Видишь, тебе удалось-таки ввести меня в свою реальность, не повредив иллюзии. Но труднее всего мне было удержаться и не помчаться к тебе, когда ты спросила: «Ты так никогда и не отведаешь моего супа?»

14 августа

Ну, что ты скажешь?!

Особенно меня потрясло то, что сам я даже не заметил. Я думал, что это осталось на асфальте от какой-то английской детской игры, что-нибудь вроде «классов»…

Не понимаю, почему это так меня угнетает. Какая-то вязкая грусть о самом себе, о своей близорукости: ведь я же был там, верно? Я там был, а не ты! И снова это постоянное ощущение, что я всегда упускаю главное. А сейчас, когда я пишу, ко мне возвращается твой вопрос, заданный после чёрной обезьяны, почему я довольствуюсь крошками с обильного стола («отводишь себе роль оруженосца большой любви») – вот, и это тоже обвивается вокруг моей души.

А ты просто посмотрела так, как ты смотришь на всё, вгляделась и увидела.

Ты не пишешь, увидела ли ты его уже на первом снимке или только после того, как увеличила его – то есть, не из-за этого ли ты решила отдать снимок на увеличение.

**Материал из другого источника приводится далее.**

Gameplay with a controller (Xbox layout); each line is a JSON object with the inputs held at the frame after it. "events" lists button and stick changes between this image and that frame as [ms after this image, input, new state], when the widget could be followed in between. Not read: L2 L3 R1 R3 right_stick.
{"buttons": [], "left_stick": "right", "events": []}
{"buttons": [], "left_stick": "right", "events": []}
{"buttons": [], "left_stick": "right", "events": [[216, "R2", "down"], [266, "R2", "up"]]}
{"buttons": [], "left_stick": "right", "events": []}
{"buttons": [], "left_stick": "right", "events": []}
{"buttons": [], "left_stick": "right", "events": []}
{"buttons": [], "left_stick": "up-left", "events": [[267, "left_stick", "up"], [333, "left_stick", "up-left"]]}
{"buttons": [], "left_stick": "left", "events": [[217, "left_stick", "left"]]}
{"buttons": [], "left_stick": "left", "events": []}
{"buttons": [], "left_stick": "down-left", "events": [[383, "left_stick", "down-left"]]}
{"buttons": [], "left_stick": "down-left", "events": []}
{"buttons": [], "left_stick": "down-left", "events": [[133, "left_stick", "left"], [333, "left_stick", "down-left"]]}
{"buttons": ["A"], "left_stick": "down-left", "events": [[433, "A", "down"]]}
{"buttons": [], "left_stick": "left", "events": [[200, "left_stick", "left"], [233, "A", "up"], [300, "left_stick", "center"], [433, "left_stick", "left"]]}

Иногда после твоего письма я говорю себе, что с этой минуты я начну жить по-другому – не торопясь. Читать помедленнее, внимательно слушать, что говорят мне люди, чтобы даже спустя год помнить об этом, медлить… Ты догадываешься, как долго я выдерживаю…

Сейчас мне нужно заново рассказать себе всю эту историю, верно? Написать, как я скорчился там под стенкой, не в силах двинуться (человек мира! Бум! Бум!), я окаменел, но не только из-за воронёнка – из-за этой меловой линии. Сегодня, только сегодня, чёрт побери, с опозданием в пять лет я понял, что это – начерченный полицией контур маленького тела, как видно, ребёнка (правда, это ребёнок? Даже думать боюсь…) Одна рука его поднята и согнута, другая лежит сзади уже спокойно.

Ладно. Драться с самим собой из-за этой преступной небрежности я буду отдельно. Она поистине достойна создания следственной комиссии. А сейчас я хочу преподнести тебе подарок, равноценный этому открытию. Ты жаловалась, что я скупой ухажёр, что не делаю маленьких подарков. Маленьких подарков я тебе делать не буду. Извини, ты знаешь, что если бы я мог, я дал бы тебе очень много. Как минимум раз в день я сдерживаюсь, чтобы что-то тебе не купить. И всё же, попроси что-нибудь, что я мог бы для тебя сделать? Что я мог бы тебе дать?

16 августа

Не помешаю?

Захотелось поговорить.

Только что выходил на улицу (почти три часа утра, скоро я начну втихомолку летать и охотится на мышей-полёвок). Постоял, покурил. Его уже не было там. Наверно, он меня не дождался. Я-то как раз хотел выпустить его в свет, но у меня были только слова, он рассыпался на слова, которыми я его описал; как ты писала о жестоком выборе – «сохранить живую и живительную немоту или выговорить её»?

Боюсь, что у меня этого выбора уже нет.

Я подумал, что могло бы произойти, если бы он каким-то чудом познакомился с Идо, и ещё – захотел бы Идо дружить с тем мальчиком, которым я был. И, к собственному удивлению, ответил: «да, они очень подошли бы друг другу». Пожалуй, не найти двоих других, настолько подходящих, как Идо и я-когда-то (почему же сейчас мы так не подходим?)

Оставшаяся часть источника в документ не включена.